= YOUR GOAL =
Give the entries again, exactly as they stand.

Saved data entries
☆ ☆ ☆ ☆

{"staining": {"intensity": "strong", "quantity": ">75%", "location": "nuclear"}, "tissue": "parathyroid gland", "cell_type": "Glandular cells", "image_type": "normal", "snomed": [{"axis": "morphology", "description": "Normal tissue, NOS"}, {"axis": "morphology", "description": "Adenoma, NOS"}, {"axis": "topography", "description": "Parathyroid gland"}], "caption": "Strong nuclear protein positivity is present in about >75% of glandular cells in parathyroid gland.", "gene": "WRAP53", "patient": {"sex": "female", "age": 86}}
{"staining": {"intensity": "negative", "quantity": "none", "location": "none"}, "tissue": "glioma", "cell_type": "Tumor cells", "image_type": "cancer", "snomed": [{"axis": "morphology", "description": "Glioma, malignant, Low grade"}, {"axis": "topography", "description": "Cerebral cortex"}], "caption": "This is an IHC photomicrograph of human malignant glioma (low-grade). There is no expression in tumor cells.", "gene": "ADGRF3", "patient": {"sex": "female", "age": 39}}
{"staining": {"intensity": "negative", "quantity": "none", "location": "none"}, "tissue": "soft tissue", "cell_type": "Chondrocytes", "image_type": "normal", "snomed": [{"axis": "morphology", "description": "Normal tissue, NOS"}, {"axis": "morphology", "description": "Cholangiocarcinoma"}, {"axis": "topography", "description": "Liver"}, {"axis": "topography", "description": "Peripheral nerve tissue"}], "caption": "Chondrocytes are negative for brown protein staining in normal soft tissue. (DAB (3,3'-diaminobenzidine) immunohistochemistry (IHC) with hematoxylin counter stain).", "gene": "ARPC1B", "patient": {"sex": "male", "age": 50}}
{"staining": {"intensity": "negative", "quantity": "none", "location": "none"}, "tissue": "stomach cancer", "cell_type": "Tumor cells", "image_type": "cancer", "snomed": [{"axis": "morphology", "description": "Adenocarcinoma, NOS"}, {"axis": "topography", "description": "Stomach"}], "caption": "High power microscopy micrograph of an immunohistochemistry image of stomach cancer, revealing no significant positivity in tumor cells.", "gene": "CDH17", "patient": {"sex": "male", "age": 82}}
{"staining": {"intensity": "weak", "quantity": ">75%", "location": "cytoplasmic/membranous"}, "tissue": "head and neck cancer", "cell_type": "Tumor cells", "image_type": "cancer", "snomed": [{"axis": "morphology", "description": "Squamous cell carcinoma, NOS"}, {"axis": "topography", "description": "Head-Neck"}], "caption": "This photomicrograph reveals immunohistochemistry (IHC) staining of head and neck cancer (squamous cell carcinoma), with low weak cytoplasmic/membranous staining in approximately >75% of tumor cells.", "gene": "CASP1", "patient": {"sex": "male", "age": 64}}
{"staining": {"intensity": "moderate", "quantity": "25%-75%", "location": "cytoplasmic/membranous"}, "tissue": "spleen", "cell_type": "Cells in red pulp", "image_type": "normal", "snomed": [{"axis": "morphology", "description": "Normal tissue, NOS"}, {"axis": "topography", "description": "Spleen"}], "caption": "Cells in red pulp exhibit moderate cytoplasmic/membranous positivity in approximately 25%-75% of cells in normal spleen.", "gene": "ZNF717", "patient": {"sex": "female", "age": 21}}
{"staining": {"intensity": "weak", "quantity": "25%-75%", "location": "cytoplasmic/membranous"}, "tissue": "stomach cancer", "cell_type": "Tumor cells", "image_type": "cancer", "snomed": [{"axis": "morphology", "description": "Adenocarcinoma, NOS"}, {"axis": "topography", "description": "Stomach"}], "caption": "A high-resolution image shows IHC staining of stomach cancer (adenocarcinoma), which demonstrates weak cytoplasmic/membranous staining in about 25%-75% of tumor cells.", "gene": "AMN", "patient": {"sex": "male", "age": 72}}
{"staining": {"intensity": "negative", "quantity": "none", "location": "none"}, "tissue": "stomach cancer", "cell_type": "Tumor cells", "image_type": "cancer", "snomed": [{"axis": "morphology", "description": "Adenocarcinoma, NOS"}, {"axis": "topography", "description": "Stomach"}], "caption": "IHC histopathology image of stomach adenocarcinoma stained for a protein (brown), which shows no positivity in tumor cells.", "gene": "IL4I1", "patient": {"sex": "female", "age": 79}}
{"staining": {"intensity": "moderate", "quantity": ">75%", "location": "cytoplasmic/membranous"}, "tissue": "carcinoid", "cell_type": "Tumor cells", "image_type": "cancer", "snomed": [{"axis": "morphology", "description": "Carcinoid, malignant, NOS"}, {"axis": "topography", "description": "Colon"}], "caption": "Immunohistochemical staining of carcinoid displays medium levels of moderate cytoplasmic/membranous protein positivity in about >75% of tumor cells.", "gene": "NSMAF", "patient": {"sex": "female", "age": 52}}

☆ ☆ ☆ ☆

= OUTPUT OF THE TASK =
{"staining": {"intensity": "strong", "quantity": ">75%", "location": "nuclear"}, "tissue": "parathyroid gland", "cell_type": "Glandular cells", "image_type": "normal", "snomed": [{"axis": "morphology", "description": "Normal tissue, NOS"}, {"axis": "morphology", "description": "Adenoma, NOS"}, {"axis": "topography", "description": "Parathyroid gland"}], "caption": "Strong nuclear protein positivity is present in about >75% of glandular cells in parathyroid gland.", "gene": "WRAP53", "patient": {"sex": "female", "age": 86}}
{"staining": {"intensity": "negative", "quantity": "none", "location": "none"}, "tissue": "glioma", "cell_type": "Tumor cells", "image_type": "cancer", "snomed": [{"axis": "morphology", "description": "Glioma, malignant, Low grade"}, {"axis": "topography", "description": "Cerebral cortex"}], "caption": "This is an IHC photomicrograph of human malignant glioma (low-grade). There is no expression in tumor cells.", "gene": "ADGRF3", "patient": {"sex": "female", "age": 39}}
{"staining": {"intensity": "negative", "quantity": "none", "location": "none"}, "tissue": "soft tissue", "cell_type": "Chondrocytes", "image_type": "normal", "snomed": [{"axis": "morphology", "description": "Normal tissue, NOS"}, {"axis": "morphology", "description": "Cholangiocarcinoma"}, {"axis": "topography", "description": "Liver"}, {"axis": "topography", "description": "Peripheral nerve tissue"}], "caption": "Chondrocytes are negative for brown protein staining in normal soft tissue. (DAB (3,3'-diaminobenzidine) immunohistochemistry (IHC) with hematoxylin counter stain).", "gene": "ARPC1B", "patient": {"sex": "male", "age": 50}}
{"staining": {"intensity": "negative", "quantity": "none", "location": "none"}, "tissue": "stomach cancer", "cell_type": "Tumor cells", "image_type": "cancer", "snomed": [{"axis": "morphology", "description": "Adenocarcinoma, NOS"}, {"axis": "topography", "description": "Stomach"}], "caption": "High power microscopy micrograph of an immunohistochemistry image of stomach cancer, revealing no significant positivity in tumor cells.", "gene": "CDH17", "patient": {"sex": "male", "age": 82}}
{"staining": {"intensity": "weak", "quantity": ">75%", "location": "cytoplasmic/membranous"}, "tissue": "head and neck cancer", "cell_type": "Tumor cells", "image_type": "cancer", "snomed": [{"axis": "morphology", "description": "Squamous cell carcinoma, NOS"}, {"axis": "topography", "description": "Head-Neck"}], "caption": "This photomicrograph reveals immunohistochemistry (IHC) staining of head and neck cancer (squamous cell carcinoma), with low weak cytoplasmic/membranous staining in approximately >75% of tumor cells.", "gene": "CASP1", "patient": {"sex": "male", "age": 64}}
{"staining": {"intensity": "moderate", "quantity": "25%-75%", "location": "cytoplasmic/membranous"}, "tissue": "spleen", "cell_type": "Cells in red pulp", "image_type": "normal", "snomed": [{"axis": "morphology", "description": "Normal tissue, NOS"}, {"axis": "topography", "description": "Spleen"}], "caption": "Cells in red pulp exhibit moderate cytoplasmic/membranous positivity in approximately 25%-75% of cells in normal spleen.", "gene": "ZNF717", "patient": {"sex": "female", "age": 21}}
{"staining": {"intensity": "weak", "quantity": "25%-75%", "location": "cytoplasmic/membranous"}, "tissue": "stomach cancer", "cell_type": "Tumor cells", "image_type": "cancer", "snomed": [{"axis": "morphology", "description": "Adenocarcinoma, NOS"}, {"axis": "topography", "description": "Stomach"}], "caption": "A high-resolution image shows IHC staining of stomach cancer (adenocarcinoma), which demonstrates weak cytoplasmic/membranous staining in about 25%-75% of tumor cells.", "gene": "AMN", "patient": {"sex": "male", "age": 72}}
{"staining": {"intensity": "negative", "quantity": "none", "location": "none"}, "tissue": "stomach cancer", "cell_type": "Tumor cells", "image_type": "cancer", "snomed": [{"axis": "morphology", "description": "Adenocarcinoma, NOS"}, {"axis": "topography", "description": "Stomach"}], "caption": "IHC histopathology image of stomach adenocarcinoma stained for a protein (brown), which shows no positivity in tumor cells.", "gene": "IL4I1", "patient": {"sex": "female", "age": 79}}
{"staining": {"intensity": "moderate", "quantity": ">75%", "location": "cytoplasmic/membranous"}, "tissue": "carcinoid", "cell_type": "Tumor cells", "image_type": "cancer", "snomed": [{"axis": "morphology", "description": "Carcinoid, malignant, NOS"}, {"axis": "topography", "description": "Colon"}], "caption": "Immunohistochemical staining of carcinoid displays medium levels of moderate cytoplasmic/membranous protein positivity in about >75% of tumor cells.", "gene": "NSMAF", "patient": {"sex": "female", "age": 52}}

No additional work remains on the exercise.